Automation Increasing Worker Safety
According to Amazon, its use of robotic systems has dramatically impacted its workplace environment. Amazon's data shows that, in 2022 alone, Amazon sites where robots have been implemented, as compared to non-robotic sites, saw 15% fewer incidents and experienced 18% less downtime due to incidents. The addition of Sequoia is, therefore, set to continue lowering the number of workplace accidents while effectively serving customers.
Amazon is now testing Digit, a multipurpose bipedal robot built by Agility Robotics, to handle tote recycling. Image used courtesy of Amazon
Mobile Manipulator Solution
Growing its collaboration with Agility Robotics, Amazon is also testing Digit, a bipedal mobile manipulator solution, at its robotic R&D facility near Seattle. As a bipedal robot, Digit is specifically designed to operate in human-centric environments and can handle objects to support human labor as it works by grabbing and moving.
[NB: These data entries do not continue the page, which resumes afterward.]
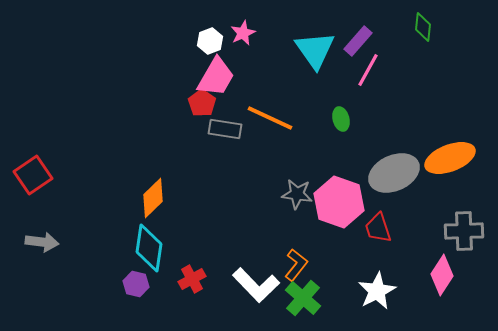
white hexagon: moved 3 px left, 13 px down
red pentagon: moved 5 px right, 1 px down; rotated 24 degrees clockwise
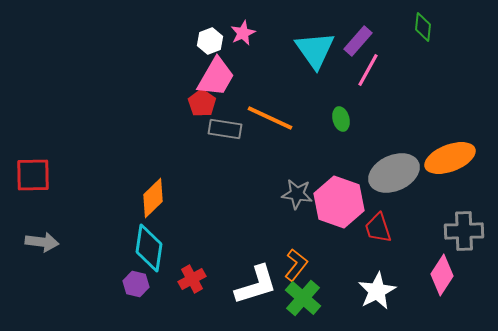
red square: rotated 33 degrees clockwise
white L-shape: rotated 63 degrees counterclockwise
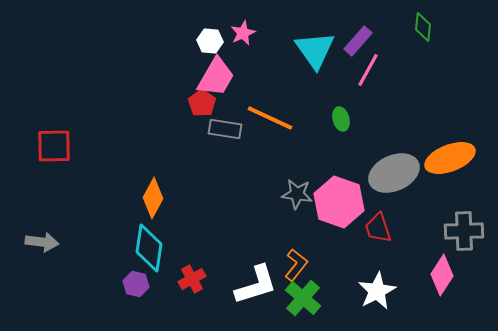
white hexagon: rotated 25 degrees clockwise
red square: moved 21 px right, 29 px up
orange diamond: rotated 18 degrees counterclockwise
Digit will first see use assisting Amazon workers in the repetitive task of tote recycling: moving empty totes after inventory has been taken out of them.
Worker-robot Collaboration
As Amazon continues to advance its automated technology, it vows to put employees and customers at the heart of its focus, fulfilling more than just orders. Just as with Amazon’s previously launched robotics systems, Amazon believes that the addition of Sequoia and Digit will continue to shift workers away from highly repetitive and unsafe tasks and open up more skilled roles.
Amazon claims that, alongside its implementation of new robotic systems, it has created “hundreds of thousands of new jobs” over the past decade, including 700 new skilled job categories, a trend it intends to keep growing. The goal: implement robotic and automation systems to improve both customer and employee experience.